Excerpt from short story 'STOP ANIMAL ABUSE'
Okay, okay yes—I am far away now. It is almost like, I am nowhere at all. My hands move, my body-mind produces images and my little fingers tap tap tap and my mouth mouths. La dee dah. It is like. A song we have been listening to for our entire lives. We know all the words but have never thought about the message. We just sing. See? We are connected. Without these words we don’t exist. Or we do but it doesn’t feel like it. Which is the scariest thing. It is like when we embrace in my bedroom and I forget about space-time. Or it is like that but not in a good way. It is the real stuff, the bad stuff, the mystery meat. La. Some days are just days and some days are fateful. Like the time we rode in your truck and that song came on. There was a moment unlike any previous ones in which a portal opened up in the sky and I felt compelled to say, what do these words even mean, and we thought about it together and saw a metaphor laid out in soupy rainbow letters on the horizon line. We separated ourselves from it, and then from our susceptible bodies, and in walking away from our living became finally, really, alive. Reality check. This all happened while driving down the highway. What is this I hear? Bird song. What did you say? Don’t listen.
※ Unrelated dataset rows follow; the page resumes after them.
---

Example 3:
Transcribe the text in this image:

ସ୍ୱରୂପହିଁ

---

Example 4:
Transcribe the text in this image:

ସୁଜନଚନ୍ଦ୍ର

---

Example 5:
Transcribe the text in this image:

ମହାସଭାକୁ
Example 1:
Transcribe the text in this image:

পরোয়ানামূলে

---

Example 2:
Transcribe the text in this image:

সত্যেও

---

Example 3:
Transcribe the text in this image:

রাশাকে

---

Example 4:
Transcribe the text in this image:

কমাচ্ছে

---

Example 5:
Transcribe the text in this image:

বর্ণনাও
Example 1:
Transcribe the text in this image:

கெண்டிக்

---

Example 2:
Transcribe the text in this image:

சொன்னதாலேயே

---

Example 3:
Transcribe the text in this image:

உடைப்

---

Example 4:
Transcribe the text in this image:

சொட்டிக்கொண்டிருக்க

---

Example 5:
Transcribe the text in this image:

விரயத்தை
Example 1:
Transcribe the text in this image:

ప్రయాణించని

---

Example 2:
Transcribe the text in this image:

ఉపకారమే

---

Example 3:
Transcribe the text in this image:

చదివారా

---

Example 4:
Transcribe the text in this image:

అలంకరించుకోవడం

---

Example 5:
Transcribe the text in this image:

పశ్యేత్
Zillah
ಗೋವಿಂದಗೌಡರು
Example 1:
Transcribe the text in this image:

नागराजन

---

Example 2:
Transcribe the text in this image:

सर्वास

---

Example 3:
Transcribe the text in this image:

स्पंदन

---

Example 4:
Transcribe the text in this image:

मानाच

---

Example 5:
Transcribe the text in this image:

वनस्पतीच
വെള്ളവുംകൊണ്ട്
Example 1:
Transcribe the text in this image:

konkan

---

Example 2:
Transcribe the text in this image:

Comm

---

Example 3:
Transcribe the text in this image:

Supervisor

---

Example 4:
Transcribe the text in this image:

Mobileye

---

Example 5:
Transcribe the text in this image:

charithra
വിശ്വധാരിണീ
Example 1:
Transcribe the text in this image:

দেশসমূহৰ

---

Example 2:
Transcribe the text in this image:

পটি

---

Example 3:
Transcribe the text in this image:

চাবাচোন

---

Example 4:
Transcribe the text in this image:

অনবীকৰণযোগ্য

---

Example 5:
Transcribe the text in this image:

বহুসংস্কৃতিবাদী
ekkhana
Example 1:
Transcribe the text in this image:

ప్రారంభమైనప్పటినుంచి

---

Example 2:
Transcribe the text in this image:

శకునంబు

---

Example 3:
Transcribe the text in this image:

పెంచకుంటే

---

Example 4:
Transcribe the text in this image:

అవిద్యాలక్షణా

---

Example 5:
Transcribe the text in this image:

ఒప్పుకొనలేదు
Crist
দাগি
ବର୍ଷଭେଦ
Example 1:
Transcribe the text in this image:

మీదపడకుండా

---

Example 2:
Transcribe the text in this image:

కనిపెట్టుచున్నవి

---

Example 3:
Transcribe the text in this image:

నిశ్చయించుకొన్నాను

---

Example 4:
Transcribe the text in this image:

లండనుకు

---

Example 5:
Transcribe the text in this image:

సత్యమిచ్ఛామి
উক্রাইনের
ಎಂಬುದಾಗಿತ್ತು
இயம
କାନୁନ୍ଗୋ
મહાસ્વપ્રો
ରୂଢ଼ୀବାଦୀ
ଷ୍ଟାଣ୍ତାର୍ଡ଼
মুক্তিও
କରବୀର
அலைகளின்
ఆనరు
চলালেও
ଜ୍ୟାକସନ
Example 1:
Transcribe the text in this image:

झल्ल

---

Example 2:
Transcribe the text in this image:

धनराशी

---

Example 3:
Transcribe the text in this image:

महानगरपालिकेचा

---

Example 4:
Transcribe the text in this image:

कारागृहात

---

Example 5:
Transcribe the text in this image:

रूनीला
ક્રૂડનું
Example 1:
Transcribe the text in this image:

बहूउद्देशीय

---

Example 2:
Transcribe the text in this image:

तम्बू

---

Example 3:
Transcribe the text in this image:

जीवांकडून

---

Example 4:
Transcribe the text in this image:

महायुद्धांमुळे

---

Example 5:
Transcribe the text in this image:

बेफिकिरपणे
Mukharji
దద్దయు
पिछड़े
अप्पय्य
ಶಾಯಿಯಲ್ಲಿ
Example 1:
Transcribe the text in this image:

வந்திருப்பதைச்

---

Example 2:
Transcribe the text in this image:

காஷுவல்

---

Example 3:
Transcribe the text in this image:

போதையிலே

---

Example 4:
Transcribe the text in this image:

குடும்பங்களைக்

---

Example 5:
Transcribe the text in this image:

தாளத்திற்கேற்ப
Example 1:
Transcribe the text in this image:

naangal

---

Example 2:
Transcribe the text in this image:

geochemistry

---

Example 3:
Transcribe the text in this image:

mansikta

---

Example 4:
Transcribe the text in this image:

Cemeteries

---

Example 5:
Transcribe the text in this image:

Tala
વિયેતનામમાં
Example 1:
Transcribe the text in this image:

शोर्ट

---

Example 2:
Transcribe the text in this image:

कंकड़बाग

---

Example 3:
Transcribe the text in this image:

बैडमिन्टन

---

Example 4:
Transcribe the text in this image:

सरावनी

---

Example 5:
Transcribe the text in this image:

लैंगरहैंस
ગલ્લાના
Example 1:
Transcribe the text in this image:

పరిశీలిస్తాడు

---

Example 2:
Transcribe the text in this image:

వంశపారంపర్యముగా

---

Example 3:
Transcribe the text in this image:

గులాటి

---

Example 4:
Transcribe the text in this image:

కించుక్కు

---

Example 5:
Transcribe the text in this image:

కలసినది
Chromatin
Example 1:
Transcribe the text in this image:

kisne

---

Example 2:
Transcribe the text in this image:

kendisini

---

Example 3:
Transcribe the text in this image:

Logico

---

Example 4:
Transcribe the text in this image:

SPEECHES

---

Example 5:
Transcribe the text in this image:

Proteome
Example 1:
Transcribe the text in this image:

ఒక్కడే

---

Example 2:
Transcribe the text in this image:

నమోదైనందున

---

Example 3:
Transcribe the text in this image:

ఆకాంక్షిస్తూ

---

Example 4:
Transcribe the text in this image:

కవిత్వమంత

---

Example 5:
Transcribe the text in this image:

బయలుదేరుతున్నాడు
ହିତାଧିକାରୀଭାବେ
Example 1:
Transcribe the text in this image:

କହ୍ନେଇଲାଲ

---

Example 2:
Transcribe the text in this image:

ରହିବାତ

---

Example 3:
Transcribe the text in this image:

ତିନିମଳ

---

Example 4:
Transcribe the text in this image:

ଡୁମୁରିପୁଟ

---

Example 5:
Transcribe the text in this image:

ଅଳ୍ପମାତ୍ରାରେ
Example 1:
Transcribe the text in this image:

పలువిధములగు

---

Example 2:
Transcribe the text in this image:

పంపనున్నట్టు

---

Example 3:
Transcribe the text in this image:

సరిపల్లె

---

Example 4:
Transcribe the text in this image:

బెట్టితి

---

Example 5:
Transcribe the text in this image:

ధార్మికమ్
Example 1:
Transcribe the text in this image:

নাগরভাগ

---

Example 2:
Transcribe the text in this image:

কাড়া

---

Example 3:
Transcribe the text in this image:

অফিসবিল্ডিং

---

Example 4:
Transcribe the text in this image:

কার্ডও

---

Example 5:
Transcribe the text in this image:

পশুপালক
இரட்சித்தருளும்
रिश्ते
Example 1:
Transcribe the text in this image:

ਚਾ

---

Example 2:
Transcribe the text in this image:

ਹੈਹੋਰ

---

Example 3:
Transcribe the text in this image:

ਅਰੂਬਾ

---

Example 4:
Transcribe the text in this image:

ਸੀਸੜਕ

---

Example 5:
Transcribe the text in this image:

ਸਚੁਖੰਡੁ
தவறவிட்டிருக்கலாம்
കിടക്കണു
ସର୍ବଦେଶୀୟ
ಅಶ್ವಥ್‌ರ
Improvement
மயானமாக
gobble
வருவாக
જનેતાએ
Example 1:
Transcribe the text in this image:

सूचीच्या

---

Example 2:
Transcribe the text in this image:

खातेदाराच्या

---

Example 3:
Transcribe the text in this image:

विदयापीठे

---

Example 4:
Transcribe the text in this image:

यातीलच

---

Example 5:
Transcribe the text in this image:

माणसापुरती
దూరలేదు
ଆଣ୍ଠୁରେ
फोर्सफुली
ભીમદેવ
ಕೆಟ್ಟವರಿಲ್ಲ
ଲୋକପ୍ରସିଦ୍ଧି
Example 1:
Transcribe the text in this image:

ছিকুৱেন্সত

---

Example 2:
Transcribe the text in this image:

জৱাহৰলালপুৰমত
Mouth these words, this is who I am. Let me hear you say it, this is who I am. That’s right, good. Tap tap tap. La. There is no other world, only this one.
In a dream I was back in the factory with Shana, Mary, Kayla, Ebony, and Ana only we were animals, the non-people kind. Shana was a parakeet, Mary was a koala, Kayla a tiger, Ebony a fox, Ana was a cow, and I was a cat. I knew that we were beautiful. There was something about us. You know, the way beauty is. A certain pervasive, upright quality. There was no sun in the factory only big white lights but under them we shone like the proud ancient beasts that we were. We couldn’t help it. That was just our energy. As animals there was still a clear affinity amongst us only the problem was that in the dream we didn’t speak the same language. All I could say was meow and this made no sense to Mary, though each time I spoke she nodded and smiled at me with her round koala eyes. That morning there was a new hire and a Kool-Aid came out onto the floor to introduce us and I recognized him immediately. It was the dog man. But in the dream I could really see him. And like us, he was beautiful. Maybe even more so. Suddenly in his presence things were different. We could understand each other. I meowed and Shana chirped and it all made perfect sense, it always had. And the more we spoke, we realized, the more that sounds from the outside world made their way in, too. Meow. The walls began crumbling. Was that a little bit of sky? Yes. Woof. Was that a leaf that just fell onto the factory floor? It was. Chirp. Was that a gust of wind I just felt across my cheeks? You bet. The roof was gone. It was universal. It was wonderful. It was. Meow. Sunshine.